** Extracted entries follows **

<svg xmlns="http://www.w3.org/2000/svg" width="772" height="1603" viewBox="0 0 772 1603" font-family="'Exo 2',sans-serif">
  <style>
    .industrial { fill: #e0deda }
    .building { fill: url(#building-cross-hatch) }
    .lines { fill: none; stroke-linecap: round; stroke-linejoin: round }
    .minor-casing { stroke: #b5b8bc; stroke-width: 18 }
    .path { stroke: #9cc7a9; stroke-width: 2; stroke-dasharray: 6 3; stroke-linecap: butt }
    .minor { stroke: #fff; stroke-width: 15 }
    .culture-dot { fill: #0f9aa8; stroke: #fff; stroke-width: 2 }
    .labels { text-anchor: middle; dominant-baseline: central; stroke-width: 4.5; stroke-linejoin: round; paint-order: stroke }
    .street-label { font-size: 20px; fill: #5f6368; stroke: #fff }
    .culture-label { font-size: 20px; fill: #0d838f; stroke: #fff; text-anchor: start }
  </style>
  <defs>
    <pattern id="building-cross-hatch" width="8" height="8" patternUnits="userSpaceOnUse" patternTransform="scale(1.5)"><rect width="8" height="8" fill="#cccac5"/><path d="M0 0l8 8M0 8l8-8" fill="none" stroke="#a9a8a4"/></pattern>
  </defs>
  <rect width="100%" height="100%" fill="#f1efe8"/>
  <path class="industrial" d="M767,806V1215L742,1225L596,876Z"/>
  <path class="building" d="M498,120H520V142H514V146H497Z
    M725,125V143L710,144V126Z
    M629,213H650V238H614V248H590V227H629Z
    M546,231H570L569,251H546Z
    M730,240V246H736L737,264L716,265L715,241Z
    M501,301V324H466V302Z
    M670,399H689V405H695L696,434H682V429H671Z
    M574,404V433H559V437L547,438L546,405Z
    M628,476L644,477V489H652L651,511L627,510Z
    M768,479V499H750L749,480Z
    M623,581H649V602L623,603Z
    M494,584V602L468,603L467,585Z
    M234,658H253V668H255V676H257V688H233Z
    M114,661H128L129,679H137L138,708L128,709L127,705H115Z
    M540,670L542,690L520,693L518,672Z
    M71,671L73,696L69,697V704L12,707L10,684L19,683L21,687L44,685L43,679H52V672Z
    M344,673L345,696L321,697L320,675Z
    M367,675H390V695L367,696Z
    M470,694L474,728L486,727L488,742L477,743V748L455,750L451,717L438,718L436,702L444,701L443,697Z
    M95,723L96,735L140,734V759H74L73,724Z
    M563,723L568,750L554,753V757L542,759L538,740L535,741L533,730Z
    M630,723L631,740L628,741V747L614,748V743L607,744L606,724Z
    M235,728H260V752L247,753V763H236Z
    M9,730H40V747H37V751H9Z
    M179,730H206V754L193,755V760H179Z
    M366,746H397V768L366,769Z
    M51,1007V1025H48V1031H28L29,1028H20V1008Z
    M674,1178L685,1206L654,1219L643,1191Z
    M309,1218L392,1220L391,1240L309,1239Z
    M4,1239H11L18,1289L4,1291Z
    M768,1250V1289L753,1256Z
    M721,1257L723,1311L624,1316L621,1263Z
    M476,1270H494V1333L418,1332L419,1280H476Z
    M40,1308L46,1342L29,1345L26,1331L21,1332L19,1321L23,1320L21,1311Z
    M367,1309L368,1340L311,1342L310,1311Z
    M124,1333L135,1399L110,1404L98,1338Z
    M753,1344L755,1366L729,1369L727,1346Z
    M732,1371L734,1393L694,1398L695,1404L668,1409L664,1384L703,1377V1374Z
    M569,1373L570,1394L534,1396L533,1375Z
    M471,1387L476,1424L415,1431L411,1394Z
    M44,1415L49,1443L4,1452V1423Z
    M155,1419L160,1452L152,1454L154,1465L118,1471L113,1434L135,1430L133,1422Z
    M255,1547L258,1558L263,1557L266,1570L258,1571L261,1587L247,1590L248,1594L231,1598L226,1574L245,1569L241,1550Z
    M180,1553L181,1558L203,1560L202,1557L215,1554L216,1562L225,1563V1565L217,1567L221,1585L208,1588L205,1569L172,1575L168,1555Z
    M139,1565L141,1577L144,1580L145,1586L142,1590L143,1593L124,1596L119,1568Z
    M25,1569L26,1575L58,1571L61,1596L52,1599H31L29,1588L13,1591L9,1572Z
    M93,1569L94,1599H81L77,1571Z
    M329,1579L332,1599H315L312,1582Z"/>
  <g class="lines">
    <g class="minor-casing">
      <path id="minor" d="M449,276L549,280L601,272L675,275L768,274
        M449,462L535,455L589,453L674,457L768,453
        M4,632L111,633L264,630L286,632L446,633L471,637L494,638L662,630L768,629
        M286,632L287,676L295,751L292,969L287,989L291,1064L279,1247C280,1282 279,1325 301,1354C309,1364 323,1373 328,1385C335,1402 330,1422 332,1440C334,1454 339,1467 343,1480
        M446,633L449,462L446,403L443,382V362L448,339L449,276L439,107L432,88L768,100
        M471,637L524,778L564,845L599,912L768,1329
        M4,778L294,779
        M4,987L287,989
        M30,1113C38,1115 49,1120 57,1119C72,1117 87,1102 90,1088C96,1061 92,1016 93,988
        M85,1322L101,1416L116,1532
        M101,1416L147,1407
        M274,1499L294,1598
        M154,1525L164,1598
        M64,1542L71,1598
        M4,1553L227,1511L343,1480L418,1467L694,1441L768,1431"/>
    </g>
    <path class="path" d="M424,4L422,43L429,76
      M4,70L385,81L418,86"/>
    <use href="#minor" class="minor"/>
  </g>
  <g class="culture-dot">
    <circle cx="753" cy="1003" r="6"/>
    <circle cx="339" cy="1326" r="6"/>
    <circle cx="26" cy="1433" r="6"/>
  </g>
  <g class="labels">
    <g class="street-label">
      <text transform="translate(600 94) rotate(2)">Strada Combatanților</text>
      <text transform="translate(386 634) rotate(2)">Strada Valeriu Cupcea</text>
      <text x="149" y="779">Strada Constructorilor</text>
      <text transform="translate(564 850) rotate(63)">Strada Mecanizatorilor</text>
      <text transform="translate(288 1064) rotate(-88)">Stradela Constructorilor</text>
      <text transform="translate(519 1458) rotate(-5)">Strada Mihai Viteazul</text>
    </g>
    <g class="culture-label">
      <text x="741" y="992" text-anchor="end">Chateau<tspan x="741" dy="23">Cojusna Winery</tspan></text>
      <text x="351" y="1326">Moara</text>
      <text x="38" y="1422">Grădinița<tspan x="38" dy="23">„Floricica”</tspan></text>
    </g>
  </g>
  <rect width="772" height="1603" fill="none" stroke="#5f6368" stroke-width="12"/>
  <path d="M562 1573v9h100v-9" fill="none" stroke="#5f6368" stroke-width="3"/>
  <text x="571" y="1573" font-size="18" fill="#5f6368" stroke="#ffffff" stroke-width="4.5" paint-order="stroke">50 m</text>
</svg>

** End of Extracted entries **

**Exercise instructions**
Show a copy of each line from the records above in which the string "lines" occurs.

**Answer for this exercise**
    .lines { fill: none; stroke-linecap: round; stroke-linejoin: round }
  <g class="lines">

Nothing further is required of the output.